Living Evidence 1994
21 colour photographs with electrical tape and felt marker inscription on black mat with paper photo corners, from a suite of 23.
Each panel: 61 x 50.5 cm
Gift of the artist, 2010
Mount Saint Vincent University Collection
2010.1.1-2010.1.21

They look like typical snapshots, silly and carefree. Two friends mug for the camera. They smile. So why have these Polaroids been enlarged and mounted with photo corners as if in a room-sized family album? Why are the eyes masked off with tape, and what is the meaning of those heartfelt inscriptions scrawled right across the emulsion?

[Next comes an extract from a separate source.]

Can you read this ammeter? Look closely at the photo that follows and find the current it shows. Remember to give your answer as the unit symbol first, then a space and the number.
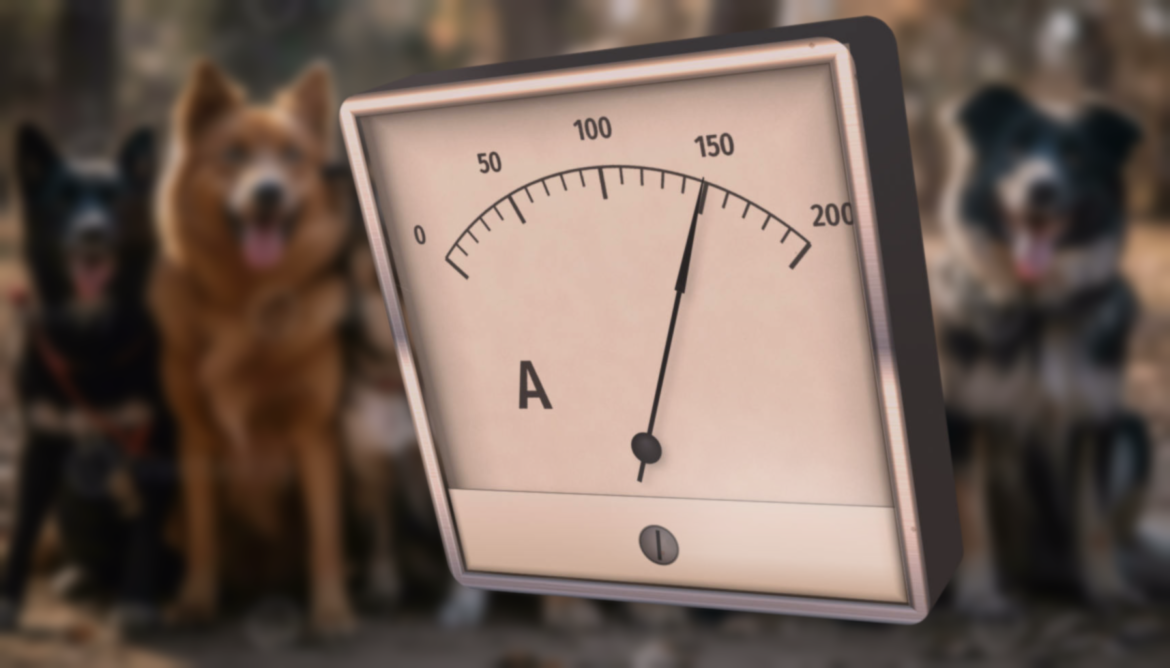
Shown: A 150
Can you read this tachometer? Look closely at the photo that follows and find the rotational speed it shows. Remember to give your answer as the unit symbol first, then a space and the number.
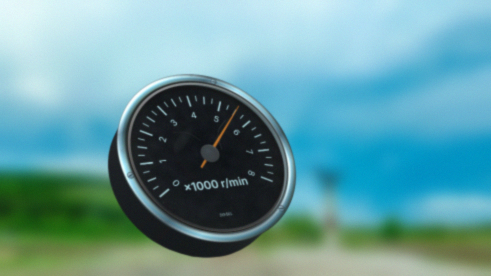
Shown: rpm 5500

Rosalie Favell exposed these images by holding the camera at arm’s length while she and her lover enjoyed a happy moment. Once the affair was over, Favell looked for a way to express her pain artistically. She faced two difficult decisions: She would have to ‘come out’ if the work were exhibited publicly, and she would have to force those Kodak-moment mementos, the only remaining evidence of the relationship, to tell a story that the snapshot genre is ill-equipped to tell. Both decisions would entail violation and risk.

When MSVU Art Gallery was preparing to exhibit the Living Evidence suite in 1994, a media-relations staffer wondered whether it was truly necessary to use “the L-word” in publicity. Anticipation of a homophobic reception also motivated Favell’s perfunctory gesture of concealing the identity of her former lover. The taping of the eyes reveals more than it conceals; it effectively ‘outs’ the self-censorship that attends artistic production by lesbians and other artist who engage in representations of difference.

Favell’s photographs are her first self-portraits; they follow her earlier attempts to reclaim a First Nations identity by photographing aboriginal women. Truthful and brave, Living Evidence exhibits the appealing vulnerability that continues to characterize this artist’s photo-based work.

Rosalie Favell received her Bachelor of Applied Arts from Ryerson Polytechnic in 1984.